Where a picture occurs in the data, omit it, and copy all remaining data exactly.
AVAILABLE DATA Start Marker
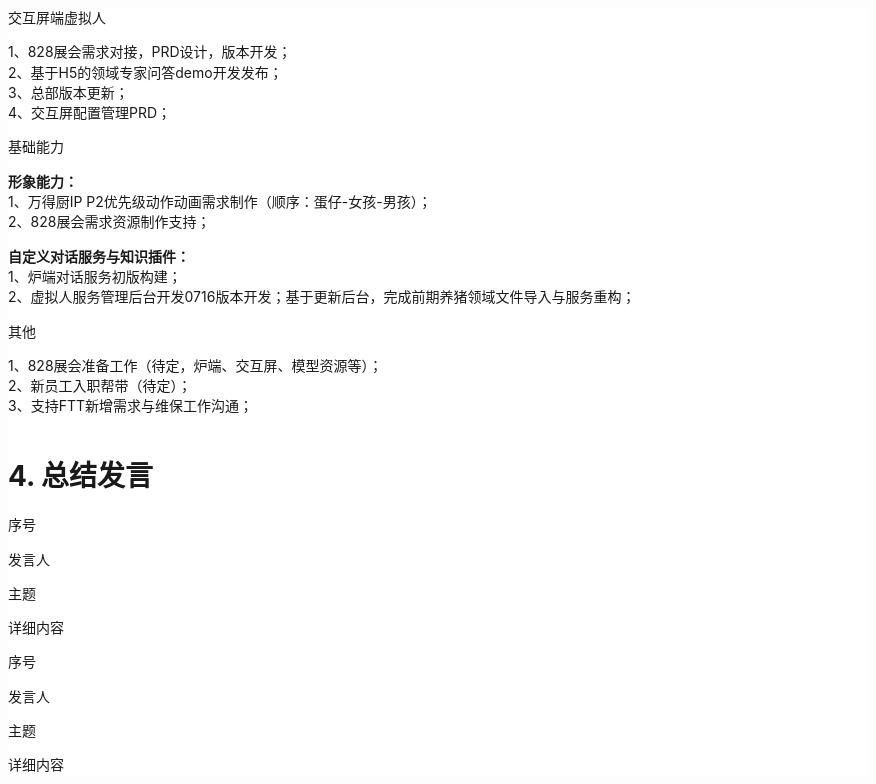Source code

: 交互屏端虚拟人

1、828展会需求对接，PRD设计，版本开发；  
2、基于H5的领域专家问答demo开发发布；  
3、总部版本更新；  
4、交互屏配置管理PRD；

  

  

  

  

  

基础能力

**形象能力：**  
1、万得厨IP P2优先级动作动画需求制作（顺序：蛋仔-女孩-男孩）；  
2、828展会需求资源制作支持；

**自定义对话服务与知识插件：**  
1、炉端对话服务初版构建；  
2、虚拟人服务管理后台开发0716版本开发；基于更新后台，完成前期养猪领域文件导入与服务重构；

  

  

  

  

  

其他

1、828展会准备工作（待定，炉端、交互屏、模型资源等）；  
2、新员工入职帮带（待定）；  
3、支持FTT新增需求与维保工作沟通；

  

  

  

  

  

4\. 总结发言
========

序号

发言人

主题

详细内容

序号

发言人

主题

详细内容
AVAILABLE DATA End Marker
- _ANSWER_:
Source code

: 交互屏端虚拟人

1、828展会需求对接，PRD设计，版本开发；  
2、基于H5的领域专家问答demo开发发布；  
3、总部版本更新；  
4、交互屏配置管理PRD；

  

  

  

  

  

基础能力

**形象能力：**  
1、万得厨IP P2优先级动作动画需求制作（顺序：蛋仔-女孩-男孩）；  
2、828展会需求资源制作支持；

**自定义对话服务与知识插件：**  
1、炉端对话服务初版构建；  
2、虚拟人服务管理后台开发0716版本开发；基于更新后台，完成前期养猪领域文件导入与服务重构；

  

  

  

  

  

其他

1、828展会准备工作（待定，炉端、交互屏、模型资源等）；  
2、新员工入职帮带（待定）；  
3、支持FTT新增需求与维保工作沟通；

  

  

  

  

  

4\. 总结发言
========

序号

发言人

主题

详细内容

序号

发言人

主题

详细内容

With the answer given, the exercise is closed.